### Exercise
List every line of the data below that contains the string "text".

### Exercise material

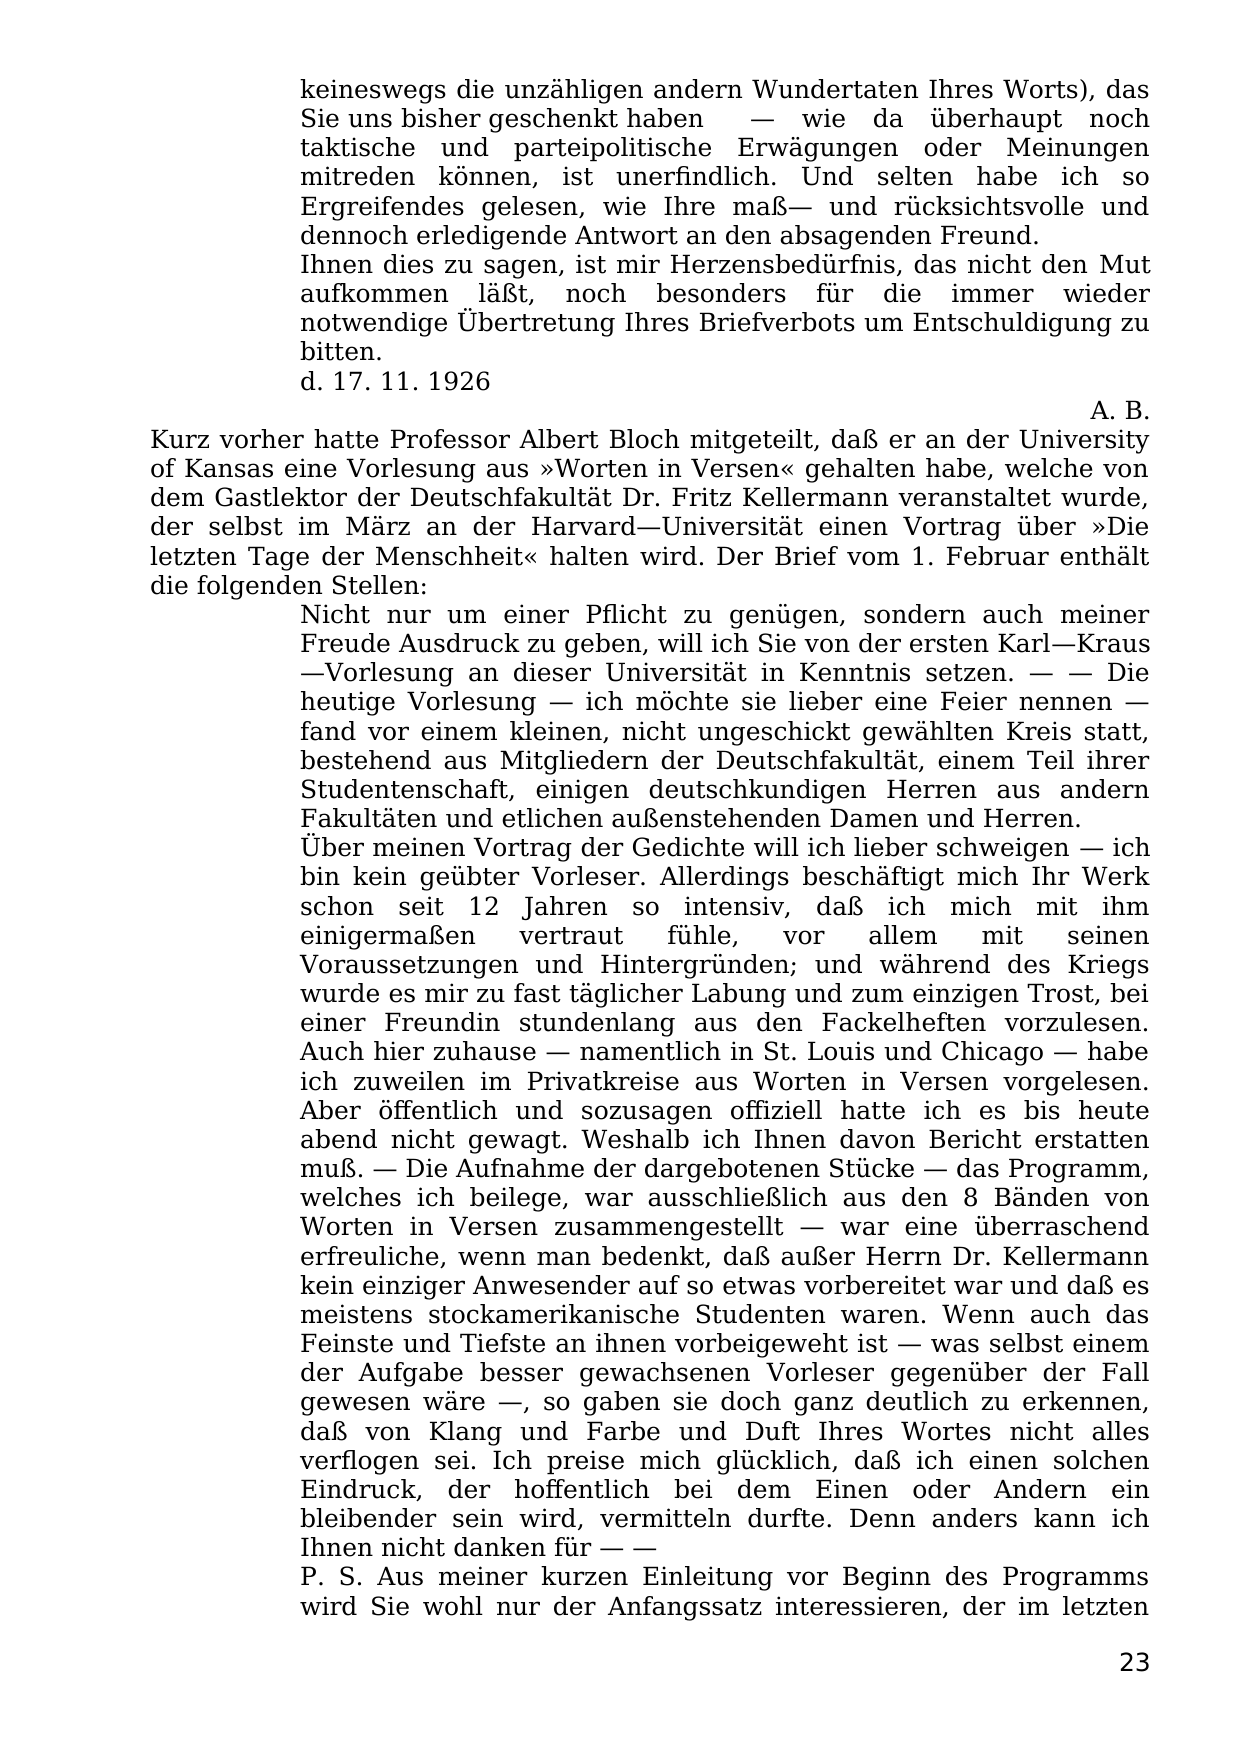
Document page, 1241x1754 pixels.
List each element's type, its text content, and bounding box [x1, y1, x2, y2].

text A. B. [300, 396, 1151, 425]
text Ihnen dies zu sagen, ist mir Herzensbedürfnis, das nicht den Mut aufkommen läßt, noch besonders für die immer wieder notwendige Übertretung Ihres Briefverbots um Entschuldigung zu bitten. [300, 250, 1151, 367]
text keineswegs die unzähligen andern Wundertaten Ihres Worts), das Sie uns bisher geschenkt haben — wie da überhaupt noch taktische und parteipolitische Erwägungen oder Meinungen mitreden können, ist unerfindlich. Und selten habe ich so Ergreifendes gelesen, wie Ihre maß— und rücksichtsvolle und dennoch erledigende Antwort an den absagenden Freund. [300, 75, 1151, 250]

### Complete output
List each element's type, its text content, and bounding box [x1, y1, x2, y2].
text A. B. [300, 396, 1151, 425]
text Ihnen dies zu sagen, ist mir Herzensbedürfnis, das nicht den Mut aufkommen läßt, noch besonders für die immer wieder notwendige Übertretung Ihres Briefverbots um Entschuldigung zu bitten. [300, 250, 1151, 367]
text keineswegs die unzähligen andern Wundertaten Ihres Worts), das Sie uns bisher geschenkt haben — wie da überhaupt noch taktische und parteipolitische Erwägungen oder Meinungen mitreden können, ist unerfindlich. Und selten habe ich so Ergreifendes gelesen, wie Ihre maß— und rücksichtsvolle und dennoch erledigende Antwort an den absagenden Freund. [300, 75, 1151, 250]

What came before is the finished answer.